I'm with you, hands down, in preferring a PST for production. But, if I'd delivered a PST at the deposition, all I was doing was insuring that the other side couldn't deal with it, and that they would be stymied in printing it, too. I was trying to practice the EDD Golden Rule. Remember, these folks couldn't deal with a PDF. How do you think they'd have managed a PST in the field?

To do what you propose, I would have been required to download 8GB of Gmail comprising more than 30,000 messages and tons of attachments, then process same in a review tool (because Outlook's search capabilities suck). That's easy for me to do, but it would have taken a long time to repatriate the data locally. Then, I'd still face the question of form of production and would likely have again settled on PDF.

To be sure, my approach isn't massively scalable, but it worked cheaply, quickly and more reliably than common alternatives. One small step for EDna, if not a giant leap for EDnakind!

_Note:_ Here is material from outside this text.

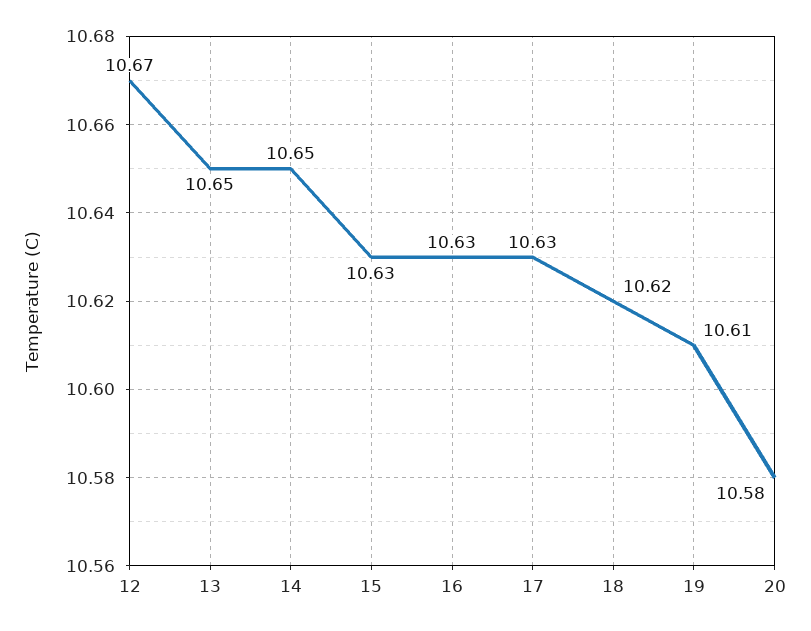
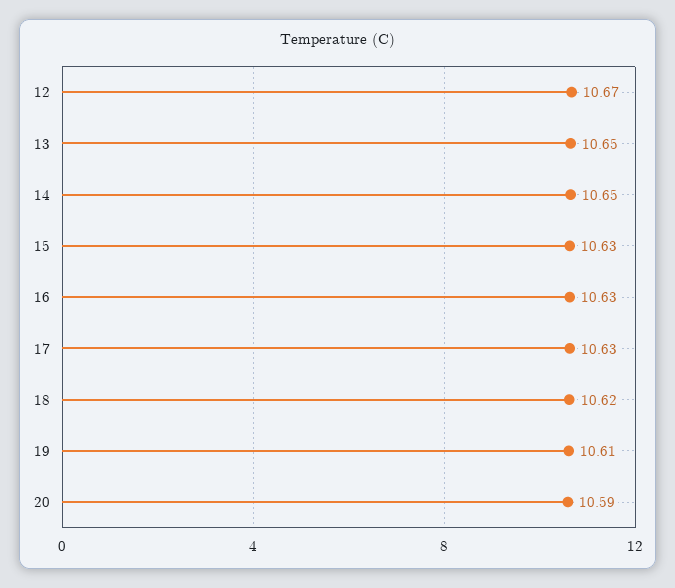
20: 10.58 -> 10.59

Thanks for you thoughtful comments.

The only thing I would add is that I hope counsel in that situation would follow our guidelines, which as you know ask counsel to read your article,"Ask and Answer the Right Questions in EDD," [see below]. In addition I would hope they have read the Sedona Cooperation Proclamation which should help them find a "just, speedy and inexpensive" solution to the problem you describe before time or money is wasted.
Guidelines for Discovery of Electronically Stored Information (ESI)
5. Duty to meet and confer when requesting ESI from nonparties (Fed. R. Civ. P. 45). Parties issuing requests for ESI from nonparties should attempt to informally meet and confer with the non-party (or counsel, if represented). During this meeting, counsel should discuss the same issues with regard to requests for ESI that they would with opposing counsel as set forth in paragraph 4 above which includes the following:
(f) Format and media. Counsel should attempt to agree on the format and media to be
used in the production of ESI.
As well as:
For a more detailed description of matters that may need to be discussed, see Craig Ball, Ask and Answer the Right Questions in EDD, LAW TECHNOLOGY NEWS, Jan. 4, 2008, accessed on Feb. 1, 2008 at and reprinted in these Guidelines with permission at Appendix 1.

To perform either comfortably, you don't need to have to possess the literary sensibility of terrific authors, but you do involve to do particular things, a few of which we will consider it inside approaching paragraphs. Usually, regardless of what I do, I all feel twice of them.